In August 1868, a contract was awarded by the Linn County Commissioners to Bishop & Eaton for a bridge across Locust Creek, with the cost not to exceed 5,500 dollars. The structure is a Howe truss, constructed of white pine. Vertical iron rods tightly secure diagonal wooden beams to the bottom and top of the structure. In addition to its utilitarian function, over time the bridge was a hangout for locals with some proclaiming their love for one another and their presence at the bridge with carvings along the bridge's internal walls. As a popular fishing and swimming spot, the bridge was visited by John J. Pershing; his boyhood home and the state park bearing his name are nearby.
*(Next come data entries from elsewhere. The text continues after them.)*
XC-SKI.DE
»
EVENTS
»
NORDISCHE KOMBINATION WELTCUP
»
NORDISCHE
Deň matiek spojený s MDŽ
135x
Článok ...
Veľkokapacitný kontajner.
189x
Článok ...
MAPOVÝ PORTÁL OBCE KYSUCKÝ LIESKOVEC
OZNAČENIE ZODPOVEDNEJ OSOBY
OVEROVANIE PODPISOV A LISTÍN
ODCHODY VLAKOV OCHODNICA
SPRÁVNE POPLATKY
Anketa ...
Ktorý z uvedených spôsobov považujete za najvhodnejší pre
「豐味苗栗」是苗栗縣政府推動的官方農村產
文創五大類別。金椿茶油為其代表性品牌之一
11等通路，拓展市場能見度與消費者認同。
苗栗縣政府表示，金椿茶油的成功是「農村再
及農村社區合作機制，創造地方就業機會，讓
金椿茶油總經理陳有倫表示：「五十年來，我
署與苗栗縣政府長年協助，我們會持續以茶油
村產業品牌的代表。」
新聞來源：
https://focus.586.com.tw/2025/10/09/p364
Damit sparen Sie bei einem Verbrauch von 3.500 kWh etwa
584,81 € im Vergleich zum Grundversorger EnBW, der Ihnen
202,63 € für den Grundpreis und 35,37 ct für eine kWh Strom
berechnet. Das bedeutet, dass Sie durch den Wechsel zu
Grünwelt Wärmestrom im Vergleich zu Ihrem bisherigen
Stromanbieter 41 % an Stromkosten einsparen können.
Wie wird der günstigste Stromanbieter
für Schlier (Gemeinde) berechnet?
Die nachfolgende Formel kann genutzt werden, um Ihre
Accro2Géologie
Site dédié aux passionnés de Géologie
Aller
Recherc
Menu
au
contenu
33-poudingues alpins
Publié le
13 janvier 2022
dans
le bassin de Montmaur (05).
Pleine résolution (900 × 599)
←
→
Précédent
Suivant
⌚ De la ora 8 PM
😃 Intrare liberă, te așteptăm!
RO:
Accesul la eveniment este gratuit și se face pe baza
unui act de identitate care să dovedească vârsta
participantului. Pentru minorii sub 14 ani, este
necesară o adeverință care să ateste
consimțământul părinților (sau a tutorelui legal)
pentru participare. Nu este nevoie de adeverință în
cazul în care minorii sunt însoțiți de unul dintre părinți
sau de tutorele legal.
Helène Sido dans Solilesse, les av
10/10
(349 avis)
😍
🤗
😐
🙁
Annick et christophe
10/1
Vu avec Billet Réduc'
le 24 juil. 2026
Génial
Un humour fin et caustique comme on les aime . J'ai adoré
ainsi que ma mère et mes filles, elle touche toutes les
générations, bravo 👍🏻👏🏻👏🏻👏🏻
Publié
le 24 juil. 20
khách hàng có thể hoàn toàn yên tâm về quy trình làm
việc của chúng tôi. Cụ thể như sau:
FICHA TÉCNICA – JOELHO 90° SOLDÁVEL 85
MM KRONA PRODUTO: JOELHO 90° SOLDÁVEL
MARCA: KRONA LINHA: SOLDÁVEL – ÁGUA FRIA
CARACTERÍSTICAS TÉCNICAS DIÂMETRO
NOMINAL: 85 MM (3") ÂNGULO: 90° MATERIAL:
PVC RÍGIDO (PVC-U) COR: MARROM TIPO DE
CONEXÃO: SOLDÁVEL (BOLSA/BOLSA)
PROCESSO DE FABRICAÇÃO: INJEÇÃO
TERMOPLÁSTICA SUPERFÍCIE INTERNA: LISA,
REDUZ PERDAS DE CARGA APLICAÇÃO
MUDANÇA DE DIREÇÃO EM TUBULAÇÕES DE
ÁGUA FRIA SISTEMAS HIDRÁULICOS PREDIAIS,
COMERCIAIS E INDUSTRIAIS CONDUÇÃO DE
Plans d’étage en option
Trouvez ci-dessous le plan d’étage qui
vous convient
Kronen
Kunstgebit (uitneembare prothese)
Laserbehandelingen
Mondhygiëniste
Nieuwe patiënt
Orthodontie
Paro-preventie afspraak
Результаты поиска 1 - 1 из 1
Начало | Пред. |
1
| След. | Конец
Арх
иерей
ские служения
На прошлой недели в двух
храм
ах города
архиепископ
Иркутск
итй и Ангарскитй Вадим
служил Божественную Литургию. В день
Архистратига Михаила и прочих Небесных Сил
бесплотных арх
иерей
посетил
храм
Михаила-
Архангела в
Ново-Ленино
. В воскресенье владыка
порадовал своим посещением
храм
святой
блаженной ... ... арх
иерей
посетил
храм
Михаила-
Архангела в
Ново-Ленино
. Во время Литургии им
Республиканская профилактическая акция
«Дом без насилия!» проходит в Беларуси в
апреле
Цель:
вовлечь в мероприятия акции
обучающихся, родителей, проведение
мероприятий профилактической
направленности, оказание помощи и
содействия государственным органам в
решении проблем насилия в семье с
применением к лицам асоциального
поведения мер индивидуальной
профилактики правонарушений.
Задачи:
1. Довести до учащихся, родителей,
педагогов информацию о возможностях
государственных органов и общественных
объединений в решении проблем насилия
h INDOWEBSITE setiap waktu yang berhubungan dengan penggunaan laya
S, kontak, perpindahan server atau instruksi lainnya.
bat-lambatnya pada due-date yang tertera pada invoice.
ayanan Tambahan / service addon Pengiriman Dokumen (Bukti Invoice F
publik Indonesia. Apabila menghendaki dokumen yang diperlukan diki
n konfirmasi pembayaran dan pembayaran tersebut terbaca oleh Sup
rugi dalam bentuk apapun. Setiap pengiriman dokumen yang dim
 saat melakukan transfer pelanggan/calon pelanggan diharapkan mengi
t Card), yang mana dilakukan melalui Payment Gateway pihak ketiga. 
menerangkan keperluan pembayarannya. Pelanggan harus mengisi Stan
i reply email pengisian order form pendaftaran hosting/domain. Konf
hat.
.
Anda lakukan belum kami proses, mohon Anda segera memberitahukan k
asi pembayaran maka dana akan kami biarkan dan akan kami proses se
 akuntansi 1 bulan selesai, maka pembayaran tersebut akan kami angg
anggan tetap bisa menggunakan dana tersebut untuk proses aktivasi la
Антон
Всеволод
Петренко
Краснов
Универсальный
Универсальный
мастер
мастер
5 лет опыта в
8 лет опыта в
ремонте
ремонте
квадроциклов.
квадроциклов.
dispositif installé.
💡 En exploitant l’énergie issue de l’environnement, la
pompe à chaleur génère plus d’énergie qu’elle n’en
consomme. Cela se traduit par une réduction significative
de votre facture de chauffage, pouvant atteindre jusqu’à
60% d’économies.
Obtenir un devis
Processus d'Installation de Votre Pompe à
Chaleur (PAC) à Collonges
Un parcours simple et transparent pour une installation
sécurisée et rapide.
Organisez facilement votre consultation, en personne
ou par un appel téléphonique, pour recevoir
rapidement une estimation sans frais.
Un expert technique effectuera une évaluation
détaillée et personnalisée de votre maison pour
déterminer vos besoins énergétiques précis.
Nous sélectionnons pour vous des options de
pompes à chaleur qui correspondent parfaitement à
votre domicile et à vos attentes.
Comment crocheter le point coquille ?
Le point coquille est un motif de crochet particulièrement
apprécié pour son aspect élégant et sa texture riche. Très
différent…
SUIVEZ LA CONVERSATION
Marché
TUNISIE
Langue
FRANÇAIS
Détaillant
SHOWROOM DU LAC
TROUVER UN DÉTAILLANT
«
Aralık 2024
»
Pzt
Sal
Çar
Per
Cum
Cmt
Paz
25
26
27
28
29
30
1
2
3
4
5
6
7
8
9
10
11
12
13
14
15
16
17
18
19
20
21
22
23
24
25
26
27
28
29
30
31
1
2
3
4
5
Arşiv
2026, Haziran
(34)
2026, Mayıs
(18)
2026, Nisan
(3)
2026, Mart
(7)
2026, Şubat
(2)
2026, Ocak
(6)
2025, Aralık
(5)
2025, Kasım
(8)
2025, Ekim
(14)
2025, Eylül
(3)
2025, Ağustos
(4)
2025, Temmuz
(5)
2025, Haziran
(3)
At first used only for wagon, horse, and pedestrian traffic, in the early 20th century the bridge came to be used for automotive traffic as part of Missouri Route 8. It was bypassed with the completion of U.S. Route 36 in 1930. The bridge also runs parallel to the Hannibal and St. Joseph Railroad. After World War II, the course of Locust Creek was changed and the bridge spanned a dry creek bed. Over time the creek bed filled with silt, leaving the bridge resting on mud much of the time.

In 1968, the State of Missouri acquired the bridge and established the Locust Creek Covered Bridge State Historic Site, then repaired the bridge, replacing its roof, sheeting, and flooring. The Missouri Department of Conservation undertook another major improvement in 1991, raising the bridge by six feet to protect the wooden frame and flooring from the marshy ground.